In den vergangenen 15 Jahren hat das Projekt „chronik.LE“ nach eigenen Angaben rund 5.000 Ereignisse in und um Leipzig dokumentiert, die mutmaßlich oder nachweislich einen rechten Hintergrund haben. Im Zwei-Jahres-Rhythmus erscheint zudem die Broschüre „Leipziger Zustände“. Darin widmen sich Autor/-innen aktuellen Schwerpunkten. Die neue Ausgabe ist soeben erschienen.
Die „Leipziger Zustände“ waren in den vergangenen Jahren immer etwas mehr als 100 Seiten dick und bestanden aus sechs Themenblöcken mit jeweils mehreren Texten. Neonazis, Rassismus und Gewalt gegen Migrant/-innen sind Themen, die sich in jeder Ausgabe finden. Auch Sexismus und Antifeminismus bekamen in den vergangenen Jahren mehr Platz eingeräumt.
NPD, AfD und Corona-Demos
Waren noch vor zehn Jahren die NPD und andere Neonazi-Gruppen ein dominierendes Thema, spielten fünf Jahre später eher Legida und die AfD eine große Rolle. Seit der Ausgabe im Jahr 2021 stehen Corona-Demos, Verschwörungsideologien und der häufig mit beiden einhergehende Antisemitismus – auch von links – im Fokus der Autor/-innen.
Die am 19. Januar veröffentlichte Ausgabe „Leipziger Zustände 2023“ widmet sich ebenfalls wieder den Themen Rassismus, Sexismus, Neonazis und Verschwörungsmythen. Gleich zu Beginn setzt sie mit „Historische Kontinuitäten“ einen neuen Schwerpunkt.

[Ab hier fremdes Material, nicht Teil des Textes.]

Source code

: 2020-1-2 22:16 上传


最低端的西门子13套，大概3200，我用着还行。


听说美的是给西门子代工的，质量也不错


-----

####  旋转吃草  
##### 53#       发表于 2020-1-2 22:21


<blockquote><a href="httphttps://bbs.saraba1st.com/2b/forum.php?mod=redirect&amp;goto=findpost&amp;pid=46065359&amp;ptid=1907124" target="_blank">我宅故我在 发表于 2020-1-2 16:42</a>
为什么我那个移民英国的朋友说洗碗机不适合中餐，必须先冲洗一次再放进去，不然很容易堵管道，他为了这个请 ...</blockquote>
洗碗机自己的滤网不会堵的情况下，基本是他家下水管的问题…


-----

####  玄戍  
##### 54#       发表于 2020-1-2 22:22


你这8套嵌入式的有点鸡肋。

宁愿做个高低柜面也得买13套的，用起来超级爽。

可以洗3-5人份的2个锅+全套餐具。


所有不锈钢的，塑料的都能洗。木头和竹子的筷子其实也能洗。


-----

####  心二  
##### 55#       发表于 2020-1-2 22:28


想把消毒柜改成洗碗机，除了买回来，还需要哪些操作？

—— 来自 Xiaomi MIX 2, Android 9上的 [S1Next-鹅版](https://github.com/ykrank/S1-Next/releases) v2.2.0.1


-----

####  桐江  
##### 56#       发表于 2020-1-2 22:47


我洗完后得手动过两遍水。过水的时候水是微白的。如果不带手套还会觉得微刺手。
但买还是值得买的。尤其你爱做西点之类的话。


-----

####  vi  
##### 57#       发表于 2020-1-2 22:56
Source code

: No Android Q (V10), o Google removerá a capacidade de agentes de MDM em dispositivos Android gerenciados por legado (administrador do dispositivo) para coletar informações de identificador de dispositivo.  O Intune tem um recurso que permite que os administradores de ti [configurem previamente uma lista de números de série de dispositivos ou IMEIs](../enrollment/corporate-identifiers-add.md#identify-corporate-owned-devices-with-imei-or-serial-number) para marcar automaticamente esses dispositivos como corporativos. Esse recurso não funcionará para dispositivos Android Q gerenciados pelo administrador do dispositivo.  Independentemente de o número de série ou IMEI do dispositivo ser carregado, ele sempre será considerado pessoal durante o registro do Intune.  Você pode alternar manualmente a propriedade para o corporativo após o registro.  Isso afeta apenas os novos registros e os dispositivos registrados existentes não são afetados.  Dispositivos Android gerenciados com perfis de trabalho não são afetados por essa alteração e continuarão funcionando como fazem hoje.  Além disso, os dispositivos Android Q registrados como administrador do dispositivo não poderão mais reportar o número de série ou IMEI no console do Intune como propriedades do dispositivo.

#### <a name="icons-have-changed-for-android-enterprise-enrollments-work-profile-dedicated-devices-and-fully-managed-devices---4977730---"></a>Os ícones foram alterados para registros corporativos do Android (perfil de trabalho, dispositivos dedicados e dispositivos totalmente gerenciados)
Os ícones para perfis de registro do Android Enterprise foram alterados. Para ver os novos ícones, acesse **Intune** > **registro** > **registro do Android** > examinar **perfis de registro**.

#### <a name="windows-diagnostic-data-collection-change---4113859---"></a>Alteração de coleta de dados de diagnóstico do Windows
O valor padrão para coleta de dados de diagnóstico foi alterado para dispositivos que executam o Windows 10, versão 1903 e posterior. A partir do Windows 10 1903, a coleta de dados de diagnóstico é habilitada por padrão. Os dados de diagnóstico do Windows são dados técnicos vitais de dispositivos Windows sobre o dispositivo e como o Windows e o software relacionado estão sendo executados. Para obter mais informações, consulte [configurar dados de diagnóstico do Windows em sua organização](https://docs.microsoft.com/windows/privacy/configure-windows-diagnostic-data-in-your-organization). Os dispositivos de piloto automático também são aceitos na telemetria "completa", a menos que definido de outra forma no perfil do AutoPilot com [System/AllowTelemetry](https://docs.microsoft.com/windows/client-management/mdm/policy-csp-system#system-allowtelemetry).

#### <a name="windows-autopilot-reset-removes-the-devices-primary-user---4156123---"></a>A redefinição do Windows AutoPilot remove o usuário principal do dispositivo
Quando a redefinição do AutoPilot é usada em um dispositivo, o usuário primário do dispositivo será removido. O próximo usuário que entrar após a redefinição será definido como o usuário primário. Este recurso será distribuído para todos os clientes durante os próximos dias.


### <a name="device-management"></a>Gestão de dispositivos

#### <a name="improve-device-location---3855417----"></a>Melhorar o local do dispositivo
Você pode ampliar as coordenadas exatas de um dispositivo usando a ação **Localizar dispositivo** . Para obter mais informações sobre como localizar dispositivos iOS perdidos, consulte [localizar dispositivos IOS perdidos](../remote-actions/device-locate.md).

Was das bedeutet, wird beispielsweise am Beitrag des Sozialwissenschaftlers Paul Zschocke deutlich. Dieser sucht in den 90er-Jahren nach Erklärungen für die rechten Anschläge in Grünau im vergangenen Sommer. Die Vorherrschaft von Neonazis in den 90ern habe den Stadtteil lange geprägt, erklärt Zschocke bei einer Informationsveranstaltung von „chronik.LE“ im UT Connewitz.
Grünau hat sich verändert
Aus seiner Sicht hat sich der Rassismus in Grünau verändert. Der offene, militante Rassismus würde größtenteils abgelehnt, stattdessen dominiere Alltagsrassismus. Dass sich Migrant/-innen in Grünau mehr vor Alltagsrassismus als vor organisierter Nazigewalt fürchten, entspricht auch den Eindrücken, die wir im vergangenen Oktober vor Ort gewinnen konnten. Zschocke empfiehlt zudem, die progressiven Akteur/-innen vor Ort zu stärken. Davon gebe es mittlerweile viele.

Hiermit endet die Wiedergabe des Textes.